CPUs, GPUs, TPUs, oh my!

Introduction

With the rebirth of AI, the demand for computing has gone through the roof. If you break up an AI program broadly into learning and inference parts, many of the learning algorithms take weeks to execute on traditional CPUs as more and more pertinent data becomes available.

CPU clock speeds are flattening and it's no longer viable to run these learning algorithms on CPUs even if they have multiple cores and their execution pipeline is highly optimized. Enter Graphical Processing Units (GPUs).

What is a GPU?

If you're unfamiliar with what GPU is there is a short and to the point entertaining two minute video created by the same folks who bring the popular show mythbusters at https://www.youtube.com/watch?v=-P28LKWTzrI.

Essentially the difference between a CPU and a GPU is that the CPU has a few cores optimized for sequential processing whereas a GPU has thousands of more efficient cores suitable for handling multiple tasks in parallel.

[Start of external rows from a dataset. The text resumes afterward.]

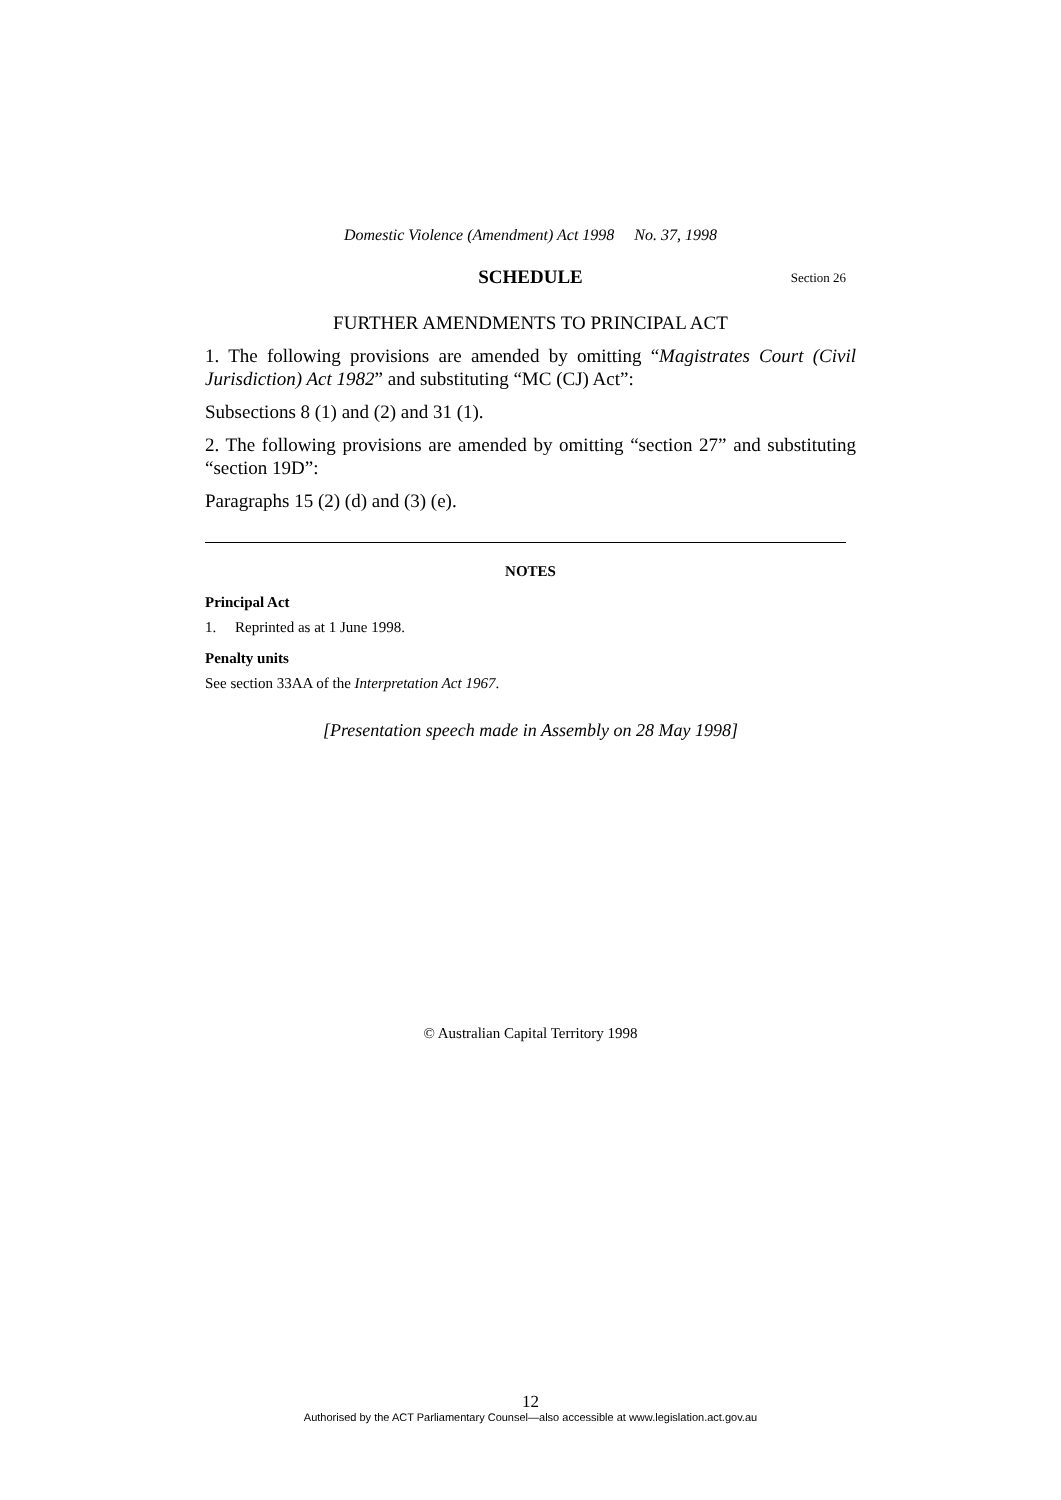Domestic Violence (Amendment) Act 1998 No. 37, 1998
SCHEDULE Section 26
FURTHER AMENDMENTS TO PRINCIPAL ACT
1. The following provisions are amended by omitting “Magistrates Court (Civil Jurisdiction) Act 1982” and substituting “MC (CJ) Act”:
Subsections 8 (1) and (2) and 31 (1).
2. The following provisions are amended by omitting “section 27” and substituting “section 19D”:
Paragraphs 15 (2) (d) and (3) (e).
NOTES
Principal Act
1. Reprinted as at 1 June 1998.
Penalty units
See section 33AA of the Interpretation Act 1967.
[Presentation speech made in Assembly on 28 May 1998]
© Australian Capital Territory 1998
12
Authorised by the ACT Parliamentary Counsel—also accessible at www.legislation.act.gov.au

Utilizing these GPUs enables speeding up some of the training algorithms from weeks to days or sometimes even hours so much so that GPUs have become the norm in compute intensive tasks that exploit parallelism.

The GPU Tech Conference

I attended the GPU Tech conference billed as the #1 GPU Developer event held at the San Jose convention center in May 2017. My hope was to take the learnings and help my customers, especially in the research community.

The conference was a multi-day event with NVIDIA taking the center stage. It was a very well attended event with a main keynote, break out sessions, Hands-On Labs, posters and plenty of nerd hallway talk. There were a variety of topics covered including Robots, self-driving vehicles, Virtual Reality (VR), High Performance Computing (HPC) and so on.

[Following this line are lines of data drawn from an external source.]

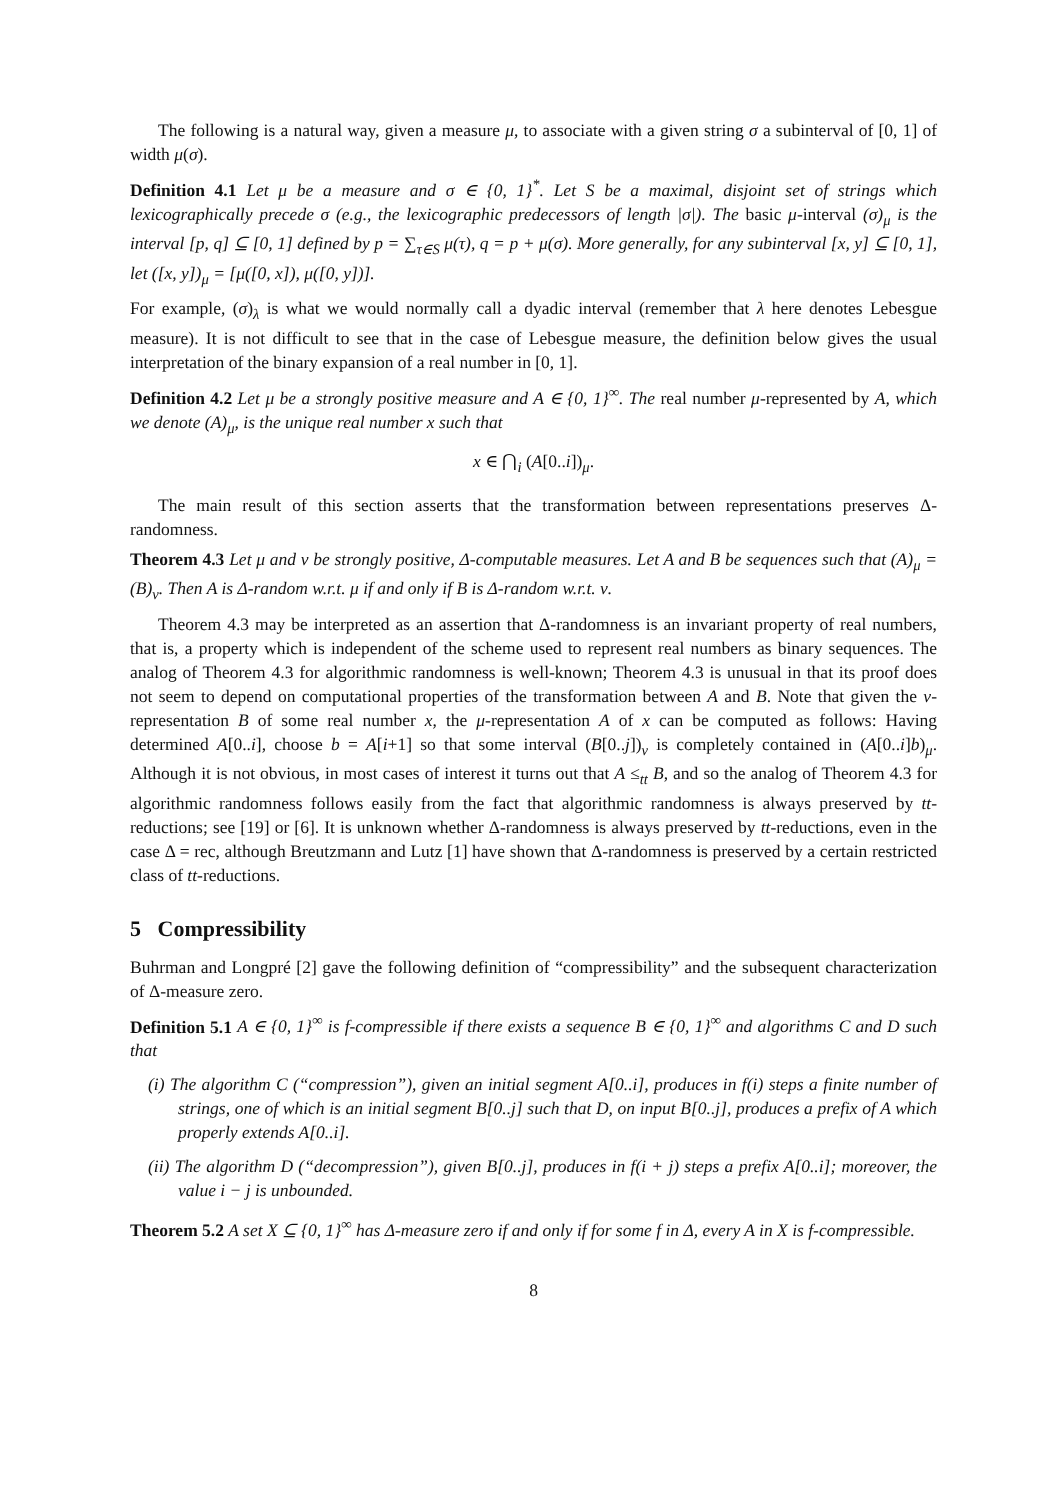The following is a natural way, given a measure μ, to associate with a given string σ a subinterval of [0, 1] of width μ(σ).
Definition 4.1 Let μ be a measure and σ ∈ {0, 1}<sup>*</sup>. Let S be a maximal, disjoint set of strings which lexicographically precede σ (e.g., the lexicographic predecessors of length |σ|). The basic μ-interval (σ)<sub>μ</sub> is the interval [p, q] ⊆ [0, 1] defined by p = ∑<sub>τ∈S</sub> μ(τ), q = p + μ(σ). More generally, for any subinterval [x, y] ⊆ [0, 1], let ([x, y])<sub>μ</sub> = [μ([0, x]), μ([0, y])].
For example, (σ)<sub>λ</sub> is what we would normally call a dyadic interval (remember that λ here denotes Lebesgue measure). It is not difficult to see that in the case of Lebesgue measure, the definition below gives the usual interpretation of the binary expansion of a real number in [0, 1].
Definition 4.2 Let μ be a strongly positive measure and A ∈ {0, 1}<sup>∞</sup>. The real number μ-represented by A, which we denote (A)<sub>μ</sub>, is the unique real number x such that
x ∈ ⋂<sub>i</sub> (A[0..i])<sub>μ</sub>.
The main result of this section asserts that the transformation between representations preserves Δ-randomness.
Theorem 4.3 Let μ and ν be strongly positive, Δ-computable measures. Let A and B be sequences such that (A)<sub>μ</sub> = (B)<sub>ν</sub>. Then A is Δ-random w.r.t. μ if and only if B is Δ-random w.r.t. ν.
Theorem 4.3 may be interpreted as an assertion that Δ-randomness is an invariant property of real numbers, that is, a property which is independent of the scheme used to represent real numbers as binary sequences. The analog of Theorem 4.3 for algorithmic randomness is well-known; Theorem 4.3 is unusual in that its proof does not seem to depend on computational properties of the transformation between A and B. Note that given the ν-representation B of some real number x, the μ-representation A of x can be computed as follows: Having determined A[0..i], choose b = A[i+1] so that some interval (B[0..j])<sub>ν</sub> is completely contained in (A[0..i]b)<sub>μ</sub>. Although it is not obvious, in most cases of interest it turns out that A ≤<sub>tt</sub> B, and so the analog of Theorem 4.3 for algorithmic randomness follows easily from the fact that algorithmic randomness is always preserved by tt-reductions; see [19] or [6]. It is unknown whether Δ-randomness is always preserved by tt-reductions, even in the case Δ = rec, although Breutzmann and Lutz [1] have shown that Δ-randomness is preserved by a certain restricted class of tt-reductions.
5 Compressibility
Buhrman and Longpré [2] gave the following definition of “compressibility” and the subsequent characterization of Δ-measure zero.
Definition 5.1 A ∈ {0, 1}<sup>∞</sup> is f-compressible if there exists a sequence B ∈ {0, 1}<sup>∞</sup> and algorithms C and D such that
(i) The algorithm C (“compression”), given an initial segment A[0..i], produces in f(i) steps a finite number of strings, one of which is an initial segment B[0..j] such that D, on input B[0..j], produces a prefix of A which properly extends A[0..i].
(ii) The algorithm D (“decompression”), given B[0..j], produces in f(i + j) steps a prefix A[0..i]; moreover, the value i − j is unbounded.
Theorem 5.2 A set X ⊆ {0, 1}<sup>∞</sup> has Δ-measure zero if and only if for some f in Δ, every A in X is f-compressible.
8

I attended a number of sessions including a Hands-On Labs on Microsoft Cognitive Toolkit which takes advantage of GPUs when present. The session replays should be available shortly. In the meantime, 2016 session replays are at https://on-demand-gtc.gputechconf.com/gtcnew/on-demand-gtc.php.

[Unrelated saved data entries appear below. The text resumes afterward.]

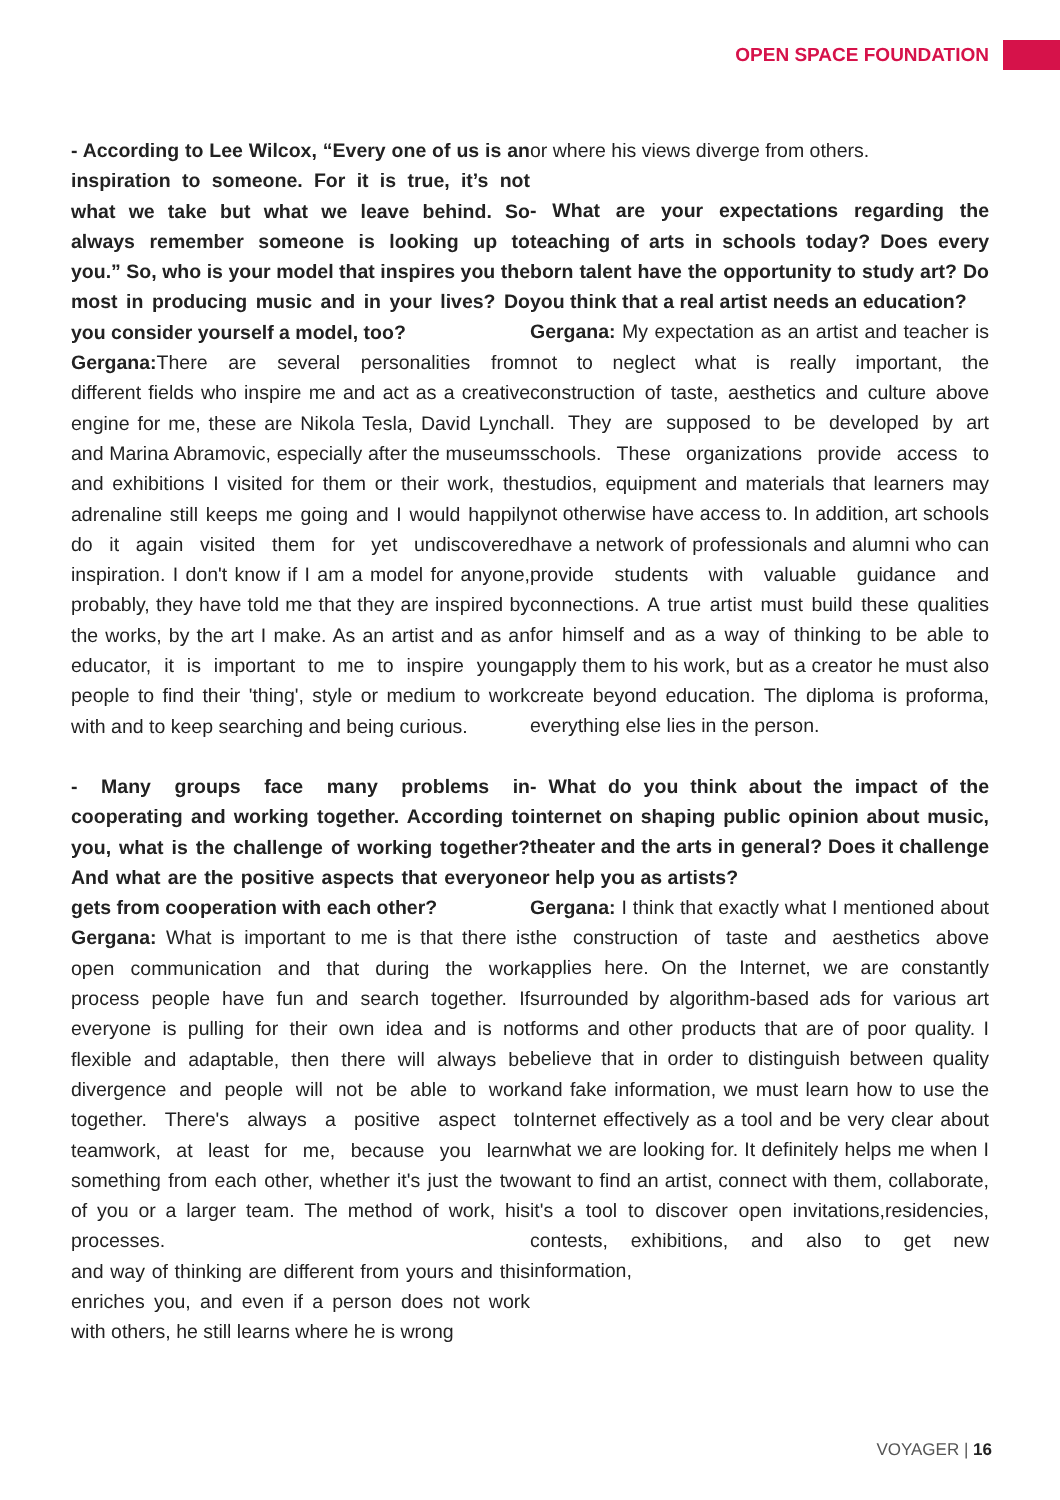OPEN SPACE FOUNDATION
- According to Lee Wilcox, “Every one of us is an inspiration to someone. For it is true, it’s not what we take but what we leave behind. So always remember someone is looking up to you.” So, who is your model that inspires you the most in producing music and in your lives? Do you consider yourself a model, too?
Gergana: There are several personalities from different fields who inspire me and act as a creative engine for me, these are Nikola Tesla, David Lynch and Marina Abramovic, especially after the museums and exhibitions I visited for them or their work, the adrenaline still keeps me going and I would happily do it again visited them for yet undiscovered inspiration. I don't know if I am a model for anyone, probably, they have told me that they are inspired by the works, by the art I make. As an artist and as an educator, it is important to me to inspire young people to find their 'thing', style or medium to work with and to keep searching and being curious.
- Many groups face many problems in cooperating and working together. According to you, what is the challenge of working together? And what are the positive aspects that everyone gets from cooperation with each other?
Gergana: What is important to me is that there is open communication and that during the work process people have fun and search together. If everyone is pulling for their own idea and is not flexible and adaptable, then there will always be divergence and people will not be able to work together. There's always a positive aspect to teamwork, at least for me, because you learn something from each other, whether it's just the two of you or a larger team. The method of work, his processes.
and way of thinking are different from yours and this enriches you, and even if a person does not work with others, he still learns where he is wrong
or where his views diverge from others.
- What are your expectations regarding the teaching of arts in schools today? Does every born talent have the opportunity to study art? Do you think that a real artist needs an education?
Gergana: My expectation as an artist and teacher is not to neglect what is really important, the construction of taste, aesthetics and culture above all. They are supposed to be developed by art schools. These organizations provide access to studios, equipment and materials that learners may not otherwise have access to. In addition, art schools have a network of professionals and alumni who can provide students with valuable guidance and connections. A true artist must build these qualities for himself and as a way of thinking to be able to apply them to his work, but as a creator he must also create beyond education. The diploma is proforma, everything else lies in the person.
- What do you think about the impact of the internet on shaping public opinion about music, theater and the arts in general? Does it challenge or help you as artists?
Gergana: I think that exactly what I mentioned about the construction of taste and aesthetics above applies here. On the Internet, we are constantly surrounded by algorithm-based ads for various art forms and other products that are of poor quality. I believe that in order to distinguish between quality and fake information, we must learn how to use the Internet effectively as a tool and be very clear about what we are looking for. It definitely helps me when I want to find an artist, connect with them, collaborate, it's a tool to discover open invitations,residencies, contests, exhibitions, and also to get new information,
VOYAGER | 16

Jensen Huang, the CEO of NVIDIA was the main keynote which was packed with announcements around AI, Deep Learning and of course the next generation GPU codenamed Volta. It's capable of delivering 100 Teraflops per second (TFLOPS). The entire video is in multiple parts starting with https://www.youtube.com/watch?v=ddBIF1fnvIM&index=5&list=PLZHnYvH1qtOZPJtv1WNYk0TU4L3M_rnj4 and the complete transcript is at https://blogs.nvidia.com/blog/2017/05/10/live-jensen-huang-gpu-technology-conference-2017/.

Jason Zander, VP at Microsoft and Matt Wood, GM at Amazon both announced their intention to provide Volta on their respective clouds soon. Jason Zander infact missed the //build conference to signal the intention on how closely the companies are collaborating to make GPU mainstream to developers.

Based on the attendees and the buzz the conference it looks like GPUs are mainstream. As one of my fellow attendees remarked, "The lunch service made my head spin because it was so large and overwhelming (imagine a building the size of an aircraft hanger, completely full with people, everywhere, practically piled up!)."

GPUs on Azure

Due to our close partnership with NVIDIA, GPUs was announced for GA last year as detailed in the blog https://azure.microsoft.com/en-us/blog/azure-n-series-general-availability-on-december-1/.

The NV series VMs are suitable for running hardware-accelerated workstation applications, designing the next concept car, or creating the next blockbuster movie. These instances support applications utilizing both DirectX and OpenGL.

The NC series VMs are suitable for demanding HPC and AI workloads. Additionally, RDMA (Remote Direct Memory Access) over InfiniBand provides close to bare-metal performance even when scaling out to 10s, 100s, or even 1,000s of GPUs across hundreds of machines with platforms such as Microsoft Cognitive Toolkit (CNTK), Caffe or TensorFlow. These are available in the NC24r VMs.

More N-series VMs based around the more recent NVIDIA GPUs has been announced for Microsoft Azure.

There are many case studies of successful adoption of GPUs on Microsoft Azure.

TPUs

Google recently announced TPUs which significantly accelerate an aspect of neural networks used in Machine Learning i.e. multiplying matrices.

TPUs came about since many of the Machine Learning algorithms were taking too long on traditional CPUs and GPUs were expensive at scale. The ultimate goal was still to accelerate machine learning by utilizing parallelism.

Summary and Conclusions

The inevitable conclusion that most attendees and I came to was that GPUs are becoming mainstream and is not esoteric to graphics or game development. Although GPUs are not replacing CPUs (each serves a different purpose), as a decicion maker or a developer/architect still trying to figure out how to leverage GPUs, the cloud provides an easy way to deploy HPC clusters based around these GPUs without having to make a significant capital investment.

Even amongst GPUs, there is no one size fits all. For instance Azure offers multiple N-series VMs, some good for computing, some for visualization and some good for message passing workloads.

Many companies and research institutions large and small are using or investigating machine learning. GPUs will significantly help in these efforts so much so that the face of computing may look significantly different a decade from now.